Selon nos informations, Anna Cabana, ancienne du JDD pourrait y être en charge des livres. Le journal sortira le 8 octobre dans un format berlinois de 32 pages avec un tirage de 120 000 ex. sur 15 000 points de vente, distribués par France Messagerie. La Provence pourrait imprimer une partie des exemplaires. Le journal, voulu très généraliste, s’appuiera sur les 20 000 abonnés numériques de La Tribune et les 3 millions de visiteurs mensuels de son site. « Notre journal n’a pas vocation à avoir une ligne politique. Il ne sera ni de droite, ni de gauch,e mais nous aurons à cœur de parler de la décentralisation et des enjeux de la décarbonisation. Il se structurera en deux parties, les grands défis du XXIe siècle d’abord, puis le plaisir et la détente avec de la culture et du lifestyle », affirme Jean-Christophe Tortora.
- Le Parisien Dimanche, le solide leader
Face à ce nouveau terrain de jeu, Bernard Arnault compte bien garder son maillot de leader. La diffusion France payée du couplage Aujourd’hui en France et Le Parisien Dimanche affichait 213 628 en 2022 soit +2,16 % sur un an avec une percée du Parisien Dimanche à + 6,16 %. En kiosque, il se vend 65 000 exemplaires du couplage contre 50 000 exemplaires du JDD - avec un surplus de 10 000 acheteurs lorsque Le JDD avait disparu cet été, dont 2 000 à 2 500 seraient restés.
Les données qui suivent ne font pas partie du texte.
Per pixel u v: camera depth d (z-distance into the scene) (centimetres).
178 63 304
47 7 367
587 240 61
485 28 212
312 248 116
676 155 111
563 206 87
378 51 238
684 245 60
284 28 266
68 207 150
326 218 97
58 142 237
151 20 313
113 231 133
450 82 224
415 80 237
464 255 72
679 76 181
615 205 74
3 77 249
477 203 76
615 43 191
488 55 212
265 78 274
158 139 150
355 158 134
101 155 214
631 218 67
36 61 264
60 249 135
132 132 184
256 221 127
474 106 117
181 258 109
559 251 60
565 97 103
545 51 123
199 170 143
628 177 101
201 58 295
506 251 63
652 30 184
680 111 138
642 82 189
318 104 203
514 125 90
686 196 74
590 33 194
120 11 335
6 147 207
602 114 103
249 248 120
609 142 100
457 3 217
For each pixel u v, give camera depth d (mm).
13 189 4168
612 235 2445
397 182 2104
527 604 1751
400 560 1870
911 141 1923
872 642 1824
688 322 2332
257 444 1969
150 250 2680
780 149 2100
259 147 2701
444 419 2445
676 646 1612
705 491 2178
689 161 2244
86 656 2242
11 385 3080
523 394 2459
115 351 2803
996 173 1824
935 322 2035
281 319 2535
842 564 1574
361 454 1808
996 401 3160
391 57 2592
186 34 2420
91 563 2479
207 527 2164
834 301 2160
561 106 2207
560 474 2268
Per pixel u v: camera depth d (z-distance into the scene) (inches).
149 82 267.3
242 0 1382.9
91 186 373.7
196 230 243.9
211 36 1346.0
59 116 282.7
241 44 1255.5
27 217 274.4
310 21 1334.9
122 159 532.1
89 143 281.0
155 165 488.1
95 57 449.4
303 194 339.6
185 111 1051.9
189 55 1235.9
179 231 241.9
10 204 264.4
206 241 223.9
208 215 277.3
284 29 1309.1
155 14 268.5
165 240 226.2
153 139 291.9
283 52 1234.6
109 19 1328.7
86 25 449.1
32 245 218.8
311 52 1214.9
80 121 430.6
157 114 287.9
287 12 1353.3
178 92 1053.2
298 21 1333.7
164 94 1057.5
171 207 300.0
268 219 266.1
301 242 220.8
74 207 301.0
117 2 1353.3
Côté pub, ciblant des lecteurs plus jeunes (51 ans contre 59 ans pour ceux du JDD), les deux titres attirent plus d’annonceurs et le groupe entend potentialiser cet avantage avec une nouvelle formule offensive. Selon nos informations, le projet s’appuiera sur une présence accrue de la culture et notamment des livres, avec une page sanctuarisée. Rompant avec sa tradition de promouvoir des talents en interne, le journal a recruté trois nouvelles signatures dont celle de l'écrivain Marc Levy.
La stratégie ? Séduire lecteurs et annonceurs de l’édition qui affectionnaient Le JDD. Compétiteur serein, Pierre Louette, PDG du groupe Les Echos-Le Parisien, relativise : « Le dimanche est un marché qui existe depuis longtemps et on accueille toujours avec intérêt l’émulation d’un marché de presse ». Quant à l’arrivée de Rodolphe Saadé et Vincent Bolloré, il conclut : « On pourra enfin constater à quel point il est heureux que des gens aient envie de lancer des produits de presse. » Bernard Arnault, en tant qu’annonceur, a aussi un rôle. Une pub Dior (LVMH) a été publiée en août dans Le JDD. Mais elle avait été décidée avant l'arrivée de Geoffroy Lejeune.
« On est convaincu que ce nouvel acteur avec une offre ambitieuse va dynamiser l’offre », affirme Sandro Martin, DG de France Messagerie à laquelle La Tribune Dimanche confiera sa distribution. Mais acheter un journal le dimanche peut relever du défi, surtout l’après-midi même si officiellement les deux tiers du réseau qui compte 20 000 points de vente sont ouverts pour 13 % à 15 % du chiffre d’affaires. Pour répondre à ce problème, des accords de vente ont été signés avec des circuits alternatifs (supérettes, boulangers, tabac). Et Le Parisien sollicite non plus 110 vendeurs à la criée mais 140 contre 110 en semaine.